I think a lot about Thor avoiding Loki after The Avengers.
he doesn’t go to Loki’s cell. doesn’t talk to him. spends as much time as possible away from Asgard. I think part of it is anger – the betrayal, the sense of how could he do this, a desire to punish Loki by ignoring him (because more than anything else, Loki has always hated being ignored).
but I think part of it is also fear and confusion: Thor doesn’t get why things have changed so much, and he’s afraid of confronting Loki about it, because on some level Thor doesn’t want all his worst impressions to be realized. he hopes there’s some kind of explanation, some kind of reason, maybe even some kind of excuse. but he’s afraid that there just…isn’t, and doesn’t want to face the possibility that the Loki he knew growing up is just…gone forever.
so rather than deal with that, he avoids it, and avoids Loki, because as long as he doesn’t see Loki he doesn’t have to deal with him, and on some level Thor really doesn’t want to.
with Frigga’s murder, the anger overcomes that fear, but he still retains this closed off, hard-hearted facade, because he’s determined, even then, not to deal with the implicit vulnerability of asking why.
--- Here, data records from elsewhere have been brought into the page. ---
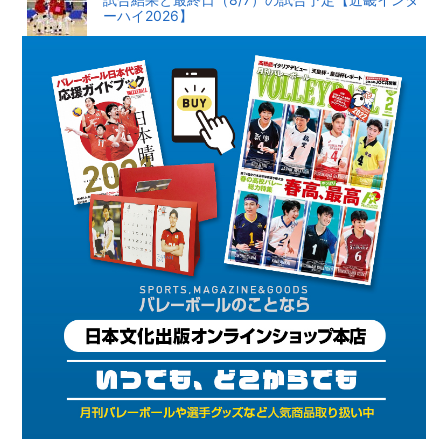
ーハイ2026】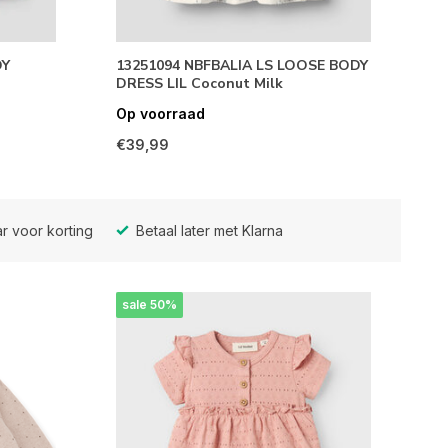
DY
13251094 NBFBALIA LS LOOSE BODY
DRESS LIL Coconut Milk
Op voorraad
€39,99
r voor korting
Betaal later met Klarna
sale 50%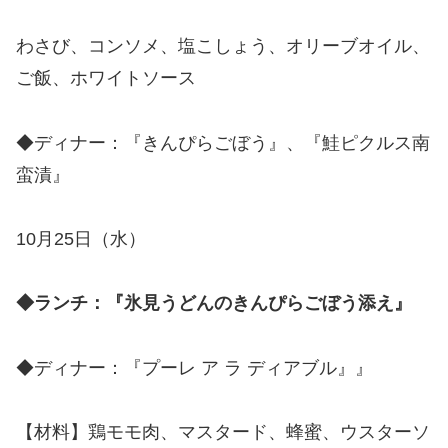
わさび、コンソメ、塩こしょう、オリーブオイル、
ご飯、ホワイトソース
◆ディナー：『きんぴらごぼう』、『鮭ピクルス南
蛮漬』
10月25日（水）
◆ランチ：『氷見うどんのきんぴらごぼう添え』
◆ディナー：『プーレ ア ラ ディアブル』』
【材料】鶏モモ肉、マスタード、蜂蜜、ウスターソ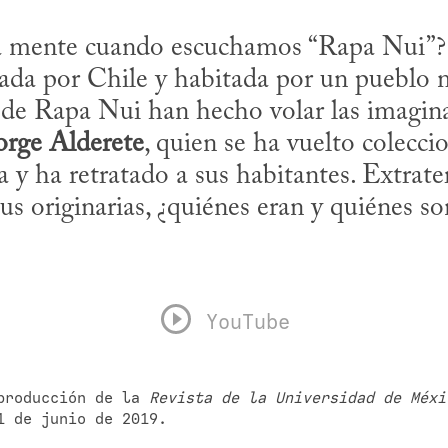
la mente cuando escuchamos “Rapa Nui”?
xada por Chile y habitada por un pueblo m
 de Rapa Nui han hecho volar las imaginac
orge Alderete
, quien se ha vuelto coleccio
a y ha retratado a sus habitantes. Extraterr
s originarias, ¿quiénes eran y quiénes son
YouTube
producción de la 
Revista de la Universidad de Méxi
1 de junio de 2019.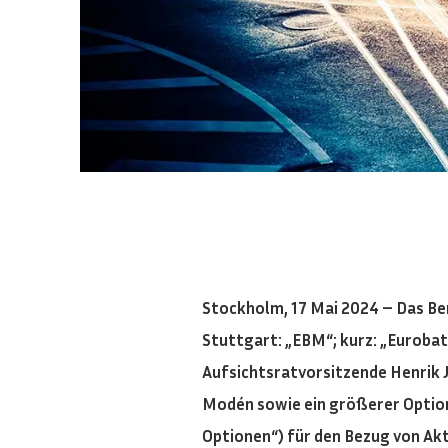
Stockholm, 17 Mai 2024 – Das B
Stuttgart: „EBM“; kurz: „Eurobat
Aufsichtsratvorsitzende Henrik 
Modén sowie ein größerer Option
Optionen“) für den Bezug von Akt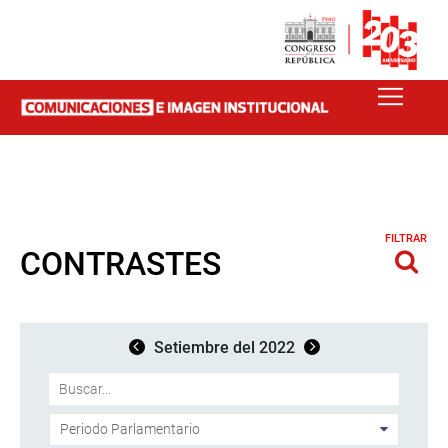
FILTRAR
CONTRASTES
Setiembre del 2022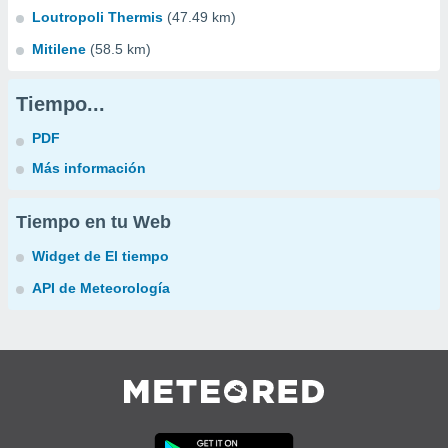
Loutropoli Thermis
(47.49 km)
Mitilene
(58.5 km)
Tiempo...
PDF
Más información
Tiempo en tu Web
Widget de El tiempo
API de Meteorología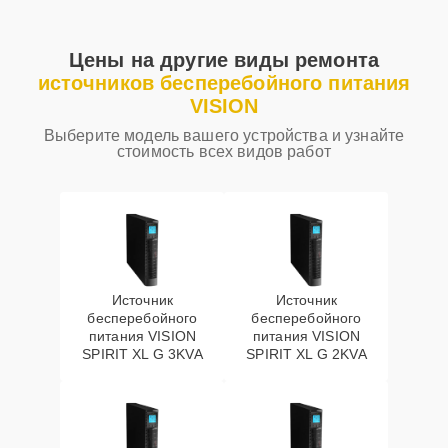
Цены на другие виды ремонта
источников бесперебойного питания
VISION
Выберите модель вашего устройства и узнайте
стоимость всех видов работ
Источник
Источник
бесперебойного
бесперебойного
питания VISION
питания VISION
SPIRIT XL G 3KVA
SPIRIT XL G 2KVA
because he’s afraid of the answer.
And afraid of being manipulated by Loki, of being called on shit by him. And because Odin forbade any visitors, and Thor wants to be the Good Son, so he kept himself busy cleaning up messes that supposedly Loki inspired.
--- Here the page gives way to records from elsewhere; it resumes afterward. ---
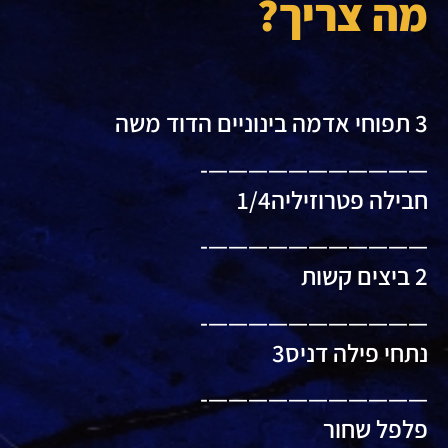
מה צריך?
3 תפוחי אדמה בינוניים הדוד משה
———————————-
חבילה פטרוזיליה1/4
———————————-
2 ביצים קשות
———————————-
נתחי פילה דניס3
———————————-
פלפל שחור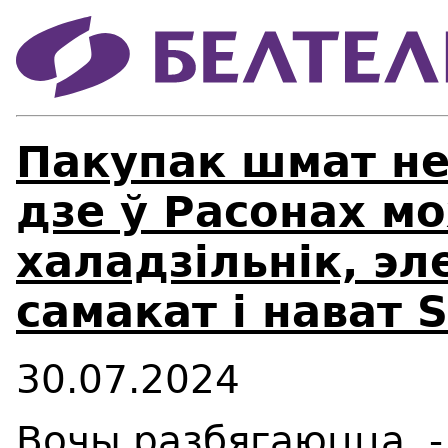
Пакупак шмат не
дзе ў Расонах м
халадзільнік, э
самакат і нават
30.07.2024
Вочы разбягаюцца, -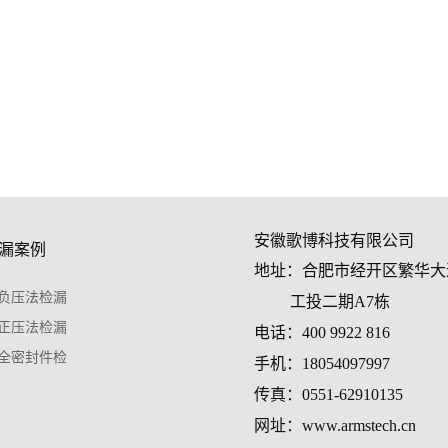
安徽歌博科技有限公司
漏案例
地址：合肥市经开区繁华大
负压法检漏
工投二期A7栋
正压法检漏
电话：400 9922 816
全密封件检
手机：18054097997
传真：0551-62910135
网址：www.armstech.cn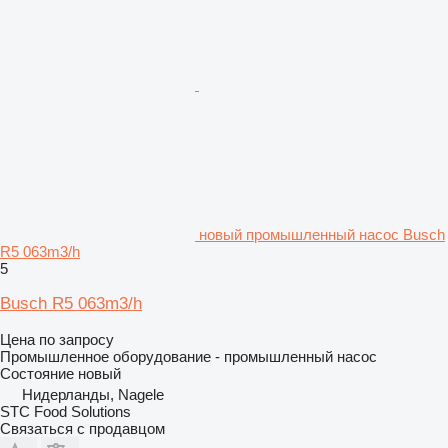
новый промышленный насос Busch
R5 063m3/h
5
Busch R5 063m3/h
Цена по запросу
Промышленное оборудование - промышленный насос
Состояние
новый
Нидерланды, Nagele
STC Food Solutions
Связаться с продавцом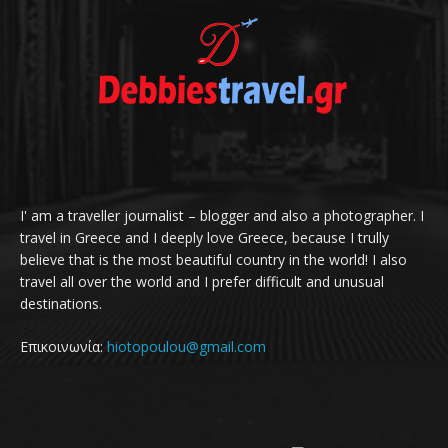
I' am a traveller journalist – blogger and also a photographer. I
travel in Greece and I deeply love Greece, because I trully
believe that is the most beautiful country in the world! I also
travel all over the world and I prefer difficult and unusual
destinations.
Επικοινωνία:
hiotopoulou@gmail.com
I too think a lot about this period in their relationships and I love this meta.
I actually wrote it this way in a fic where they finally talk about shit (and also have sex, naturally):
“Why did you not come to see me for a year after I was imprisoned?”
It became clear to Thor that talk of the ‘pang’ of guilt was not merely metaphorical, because he felt it as a sudden ache in his stomach. “I was angry,” he said simply. “And hurt, and confused. But I was too cowardly to ask the questions that ate at me, because I feared what the answers might be. It was… easier to nurse my anger at a distance. To tell myself that I had given you up for lost, when in truth I kept myself in just enough ignorance to keep a spark of hope alive.”
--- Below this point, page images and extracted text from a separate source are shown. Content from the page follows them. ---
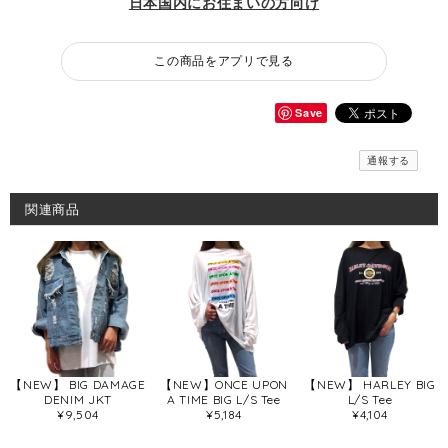
日本国内にお住まいの方向け
この商品をアプリで見る
Save
通報する
関連商品
【NEW】 BIG DAMAGE
【NEW】ONCE UPON
【NEW】 HARLEY BIG
DENIM JKT
A TIME BIG L/S Tee
L/S Tee
¥9,504
¥5,184
¥4,104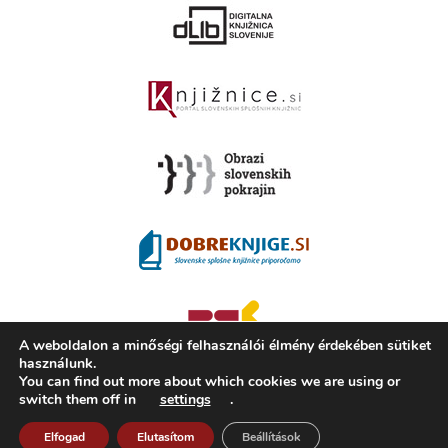
A weboldalon a minőségi felhasználói élmény érdekében sütiket
használunk.
You can find out more about which cookies we are using or
switch them off in
settings
.
2008 - 2026 ©
KAMRA
, Production: TrueCAD d.o.o.
Elfogad
Elutasítom
Beállítások
A Kamra ismertetése
Használati feltételek
ISSN 2350-5559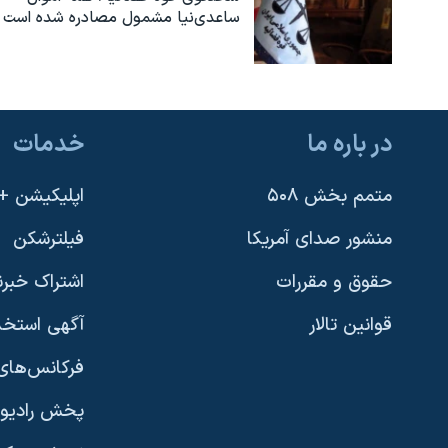
ساعدی‌نیا مشمول مصادره شده است
نرگس محمدی برنده جایزه نوبل صلح
همایش محافظه‌کاران آمریکا «سی‌پک»
صفحه‌های ویژه
سفر پرزیدنت ترامپ به چین
در باره ما
خدمات
متمم بخش ۵۰۸
اپلیکیشن +VOA
منشور صدای آمریکا
فیلترشکن
حقوق و مقررات
اشتراک خبرن
قوانین تالار
آگهی استخد
فرکانس‌های 
پخش رادیو
یادگیری زبان انگلیسی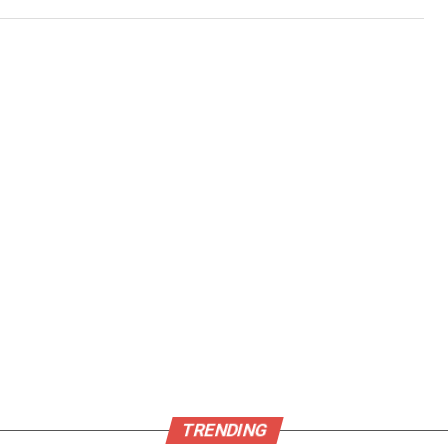
TRENDING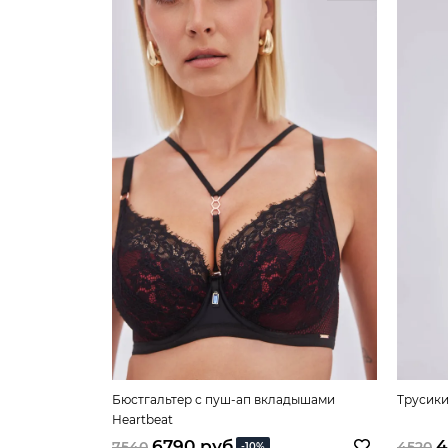
Бюстгальтер с пуш-ап вкладышами
Трусики
Heartbeat
6790 руб
4
7540
4520
-10%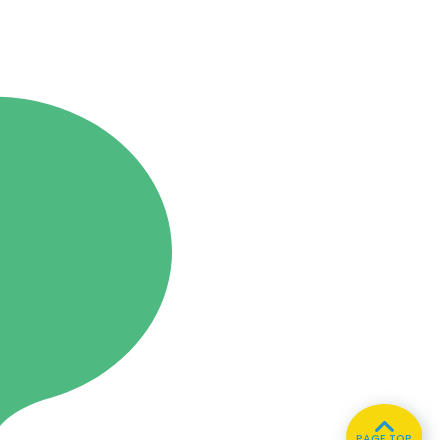
PAGE TOP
Loki laughed, with far less bitterness than Thor might have expected. “Do you know, that reminds me of this strange theory Midgardians have about ‘subatomic particles’—very small components of matter. They say that the position of these particles is not only unknown but indeterminate until a measurement is taken. A skeptic of this view devised a thought experiment that he took to be a reductio ad absurdum: suppose a cat is put in a box with a flask of poison, and a certain motion of one of these particles will trigger a mechanism to break the flask. If the position of the particle is truly indeterminate until measured, then until we open the box, the cat is both alive and dead—but that cannot be. Just so, it seems, you thought that I was at once lost to you and not, in reach of salvation and not, so long as you never spoke to me to find out which it was.”
Thor frowned. “And yet it is not so strange to think that the state of a person’s mind is unfixed until asked after as to think that a cat may be both alive and dead until seen to be one or the other. I feared that if, in anger, I spoke the wrong words to you, I would ensure that I had lost you forever.”
“But you did not fear that you might ensure it by waiting too long to ask?” Loki said, more gently than the words might have warranted.
Thor pressed his fingers to his closed eyelids and sighed. “I did. I did, but I was a coward. I kept telling myself that it had not been too long yet; that if you were still my brother, a few months would not be enough to change that. I could not bear to let go of either my anger or my hope.”
Loki laughed again, slightly taunting, but still remarkably benign. “If only I had recorded it for the ages—the mighty Thor admitting to cowardice!”